Retail hard drives have their own power management and motion sensors, and Apple doesn’t expect them to. They ship their own drives with these features dialed back, and handle the controls at the OS level. So we have a situation where both the OS and the hard drive are attempting to control the drive’s activity, in particular when it parks its drive heads, and it serves to drive up the load cycles.
Diagnostics
I was curious if this problem happened only in my circumstances, so I borrowed 2 laptops from my parents and ran some diagnostics.
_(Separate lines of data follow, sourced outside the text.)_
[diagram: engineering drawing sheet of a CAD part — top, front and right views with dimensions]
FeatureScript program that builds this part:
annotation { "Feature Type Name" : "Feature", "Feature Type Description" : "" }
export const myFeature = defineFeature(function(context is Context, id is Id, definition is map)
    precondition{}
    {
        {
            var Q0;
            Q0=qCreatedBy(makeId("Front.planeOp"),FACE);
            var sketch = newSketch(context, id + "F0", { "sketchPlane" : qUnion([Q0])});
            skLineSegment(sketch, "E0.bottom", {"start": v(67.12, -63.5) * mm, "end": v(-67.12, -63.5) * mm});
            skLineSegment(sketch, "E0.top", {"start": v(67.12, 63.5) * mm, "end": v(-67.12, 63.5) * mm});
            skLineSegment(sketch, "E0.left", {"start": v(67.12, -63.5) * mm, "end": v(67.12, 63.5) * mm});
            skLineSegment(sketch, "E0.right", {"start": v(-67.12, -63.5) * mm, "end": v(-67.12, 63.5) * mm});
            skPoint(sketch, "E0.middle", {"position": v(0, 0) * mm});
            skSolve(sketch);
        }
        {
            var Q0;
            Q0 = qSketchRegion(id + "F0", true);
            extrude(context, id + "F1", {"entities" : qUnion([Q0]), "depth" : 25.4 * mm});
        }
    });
I was just a bit shocked with the results:
Thinkpad x60s, Toshiba MK6032GSX (stock, 3 years old) 4 Start_Stop_Count 0x0032 100 100 000 Old_age 3607 9 Power_On_Hours 0x0032 094 094 000 Old_age 2513 192 Power-Off_Retract_Count 0x0032 100 100 000 Old_age 51 193 Load_Cycle_Count 0x0032 088 088 000 Old_age 126449 Thinkpad x61t, Hitachi Travelstar 7K100 (stock, 2 years old) 4 Start_Stop_Count 0x0012 099 099 000 Old_age 2467 9 Power_On_Hours 0x0012 079 079 000 Old_age 9625 192 Power-Off_Retract_Count 0x0032 100 100 000 Old_age 1175060616 193 Load_Cycle_Count 0x0012 088 088 000 Old_age 129851 Western Digital Scorpio Black 320 (retail, brand new, installed 29 hours ago) 9 Power_On_Hours 0x0032 100 100 000 Old_age 29 192 Power-Off_Retract_Count 0x0032 200 200 000 Old_age 12 193 Load_Cycle_Count 0x0032 200 200 000 Old_age 1908 Western Digital Raptor 150 (retail, year old application drive) 4 Start_Stop_Count 0x0032 100 100 000 Old_age 197 9 Power_On_Hours 0x0032 084 084 000 Old_age 12126 12 Power_Cycle_Count 0x0032 100 100 000 Old_age 188 Toshiba - Cycles per hour: ~50 Hitachi - 1,174,460,616 cycles over lifetime - Cycles per hour: ~13 - Emergency head parks per hour: 122,084 WD Scorpio - Cycles per hour: ~65
The Toshiba drive seems just fine. Its seen light use, and the hard drive shows it. The Hitachi drive however, concerned me. Its seen 3 times the power on hours of the Toshiba, yet seen 23 million times the number of emergency head parks.
The Mac Mini’s brand new WD Scorpio Black had a very high load cycle count for a drive 29 hours old. If the drive continues to get 1908 cycles per day, at the end of a year it will be at 696,420. Most hard drive have a guaranteed load/unload cycle duty of 600,000. This puts the drive well beyond the advertised number of cycles.
Dealing With It
The novice user should never encounter this problem. They’ll use Apple’s stock hard drives, get replacements and upgrades directly from Apple, and all will be well. If you’re the type of person who upgrades their own internal drive, or buys an external enclosure and a drive for storage, you’re going to have to deal with this.
The solutions I ended up adopting were twofold: For my external drives, I buy Western Digital; they provide tools to alter the drive’s power management settings. For my internal drives, I run hdapm to achieve the same result.